===== EXERCISE MATERIALS
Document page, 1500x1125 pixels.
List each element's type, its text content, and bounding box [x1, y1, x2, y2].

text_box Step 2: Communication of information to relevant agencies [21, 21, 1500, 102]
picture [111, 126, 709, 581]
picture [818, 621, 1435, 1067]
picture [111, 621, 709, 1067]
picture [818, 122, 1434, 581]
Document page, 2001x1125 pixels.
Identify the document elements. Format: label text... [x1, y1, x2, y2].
==========
===== EXERCISE MATERIALS
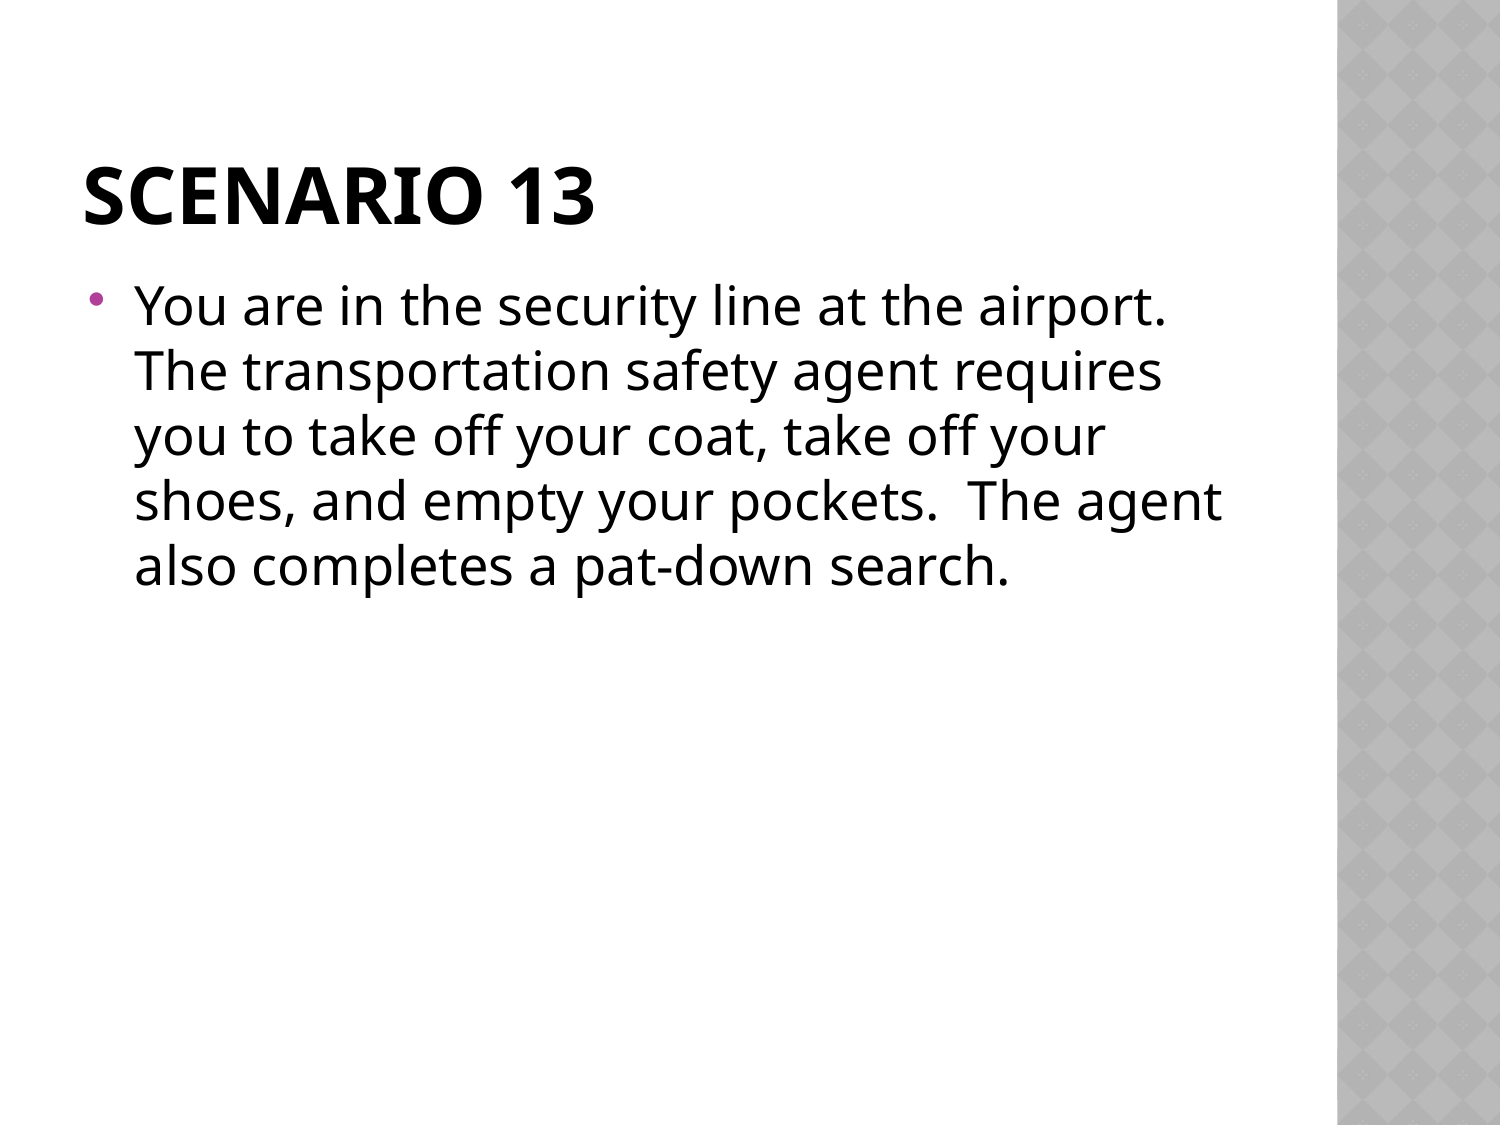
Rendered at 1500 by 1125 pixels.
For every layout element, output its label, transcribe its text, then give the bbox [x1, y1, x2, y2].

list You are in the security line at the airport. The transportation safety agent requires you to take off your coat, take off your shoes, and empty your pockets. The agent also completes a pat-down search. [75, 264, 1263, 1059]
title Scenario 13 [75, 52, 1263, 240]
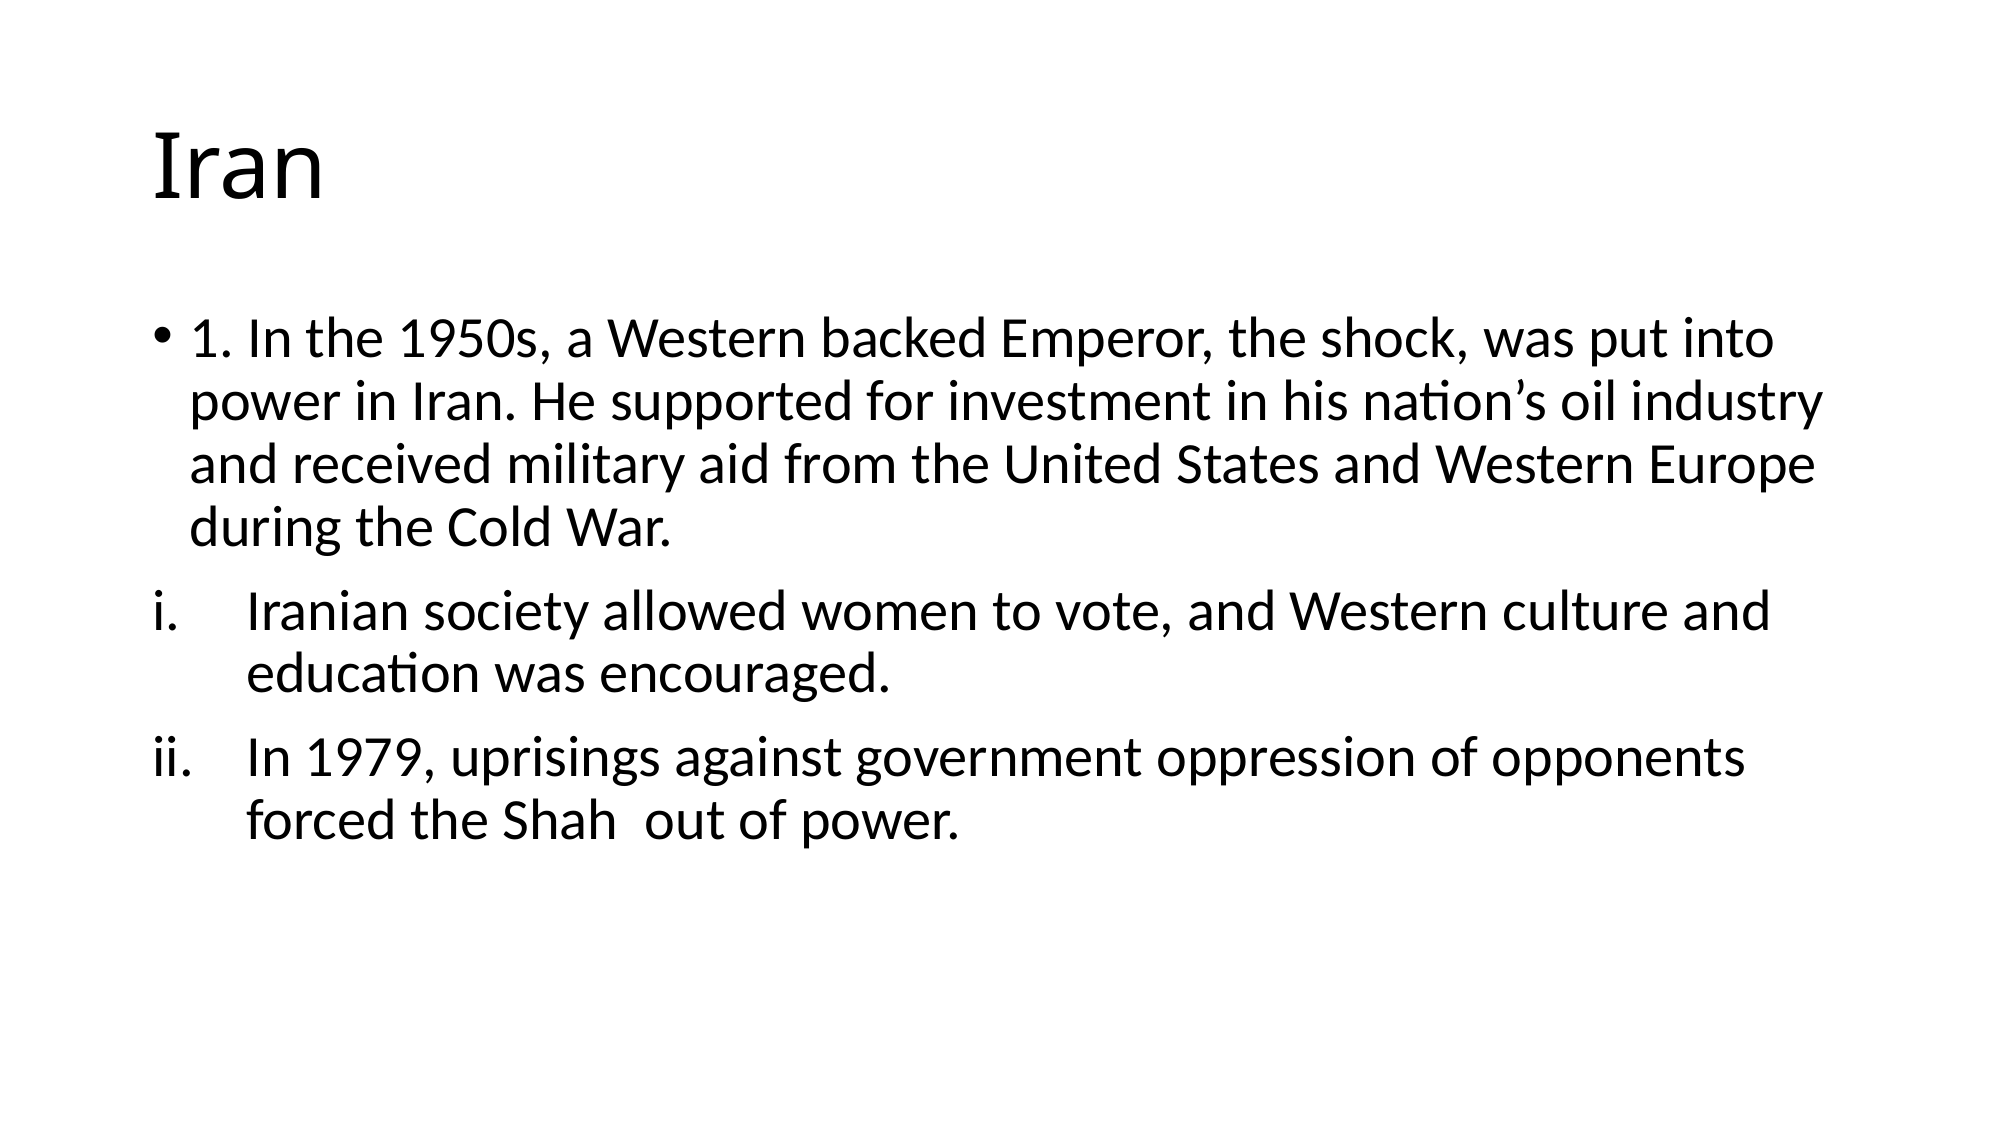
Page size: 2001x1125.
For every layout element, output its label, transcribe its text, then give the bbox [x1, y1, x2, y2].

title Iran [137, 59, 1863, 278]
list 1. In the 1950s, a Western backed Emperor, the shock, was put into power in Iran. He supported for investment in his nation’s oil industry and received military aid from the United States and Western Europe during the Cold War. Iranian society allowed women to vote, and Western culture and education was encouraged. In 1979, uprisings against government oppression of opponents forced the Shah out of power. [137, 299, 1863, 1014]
==========
For this task, write out exactly the lines of the entries above, starting at the line with "Document page, 2001x1125 pixels." and ending at the line with "Identify the document", both included, and no others.

Document page, 2001x1125 pixels.
Identify the document elements. Format: label text... [x1, y1, x2, y2].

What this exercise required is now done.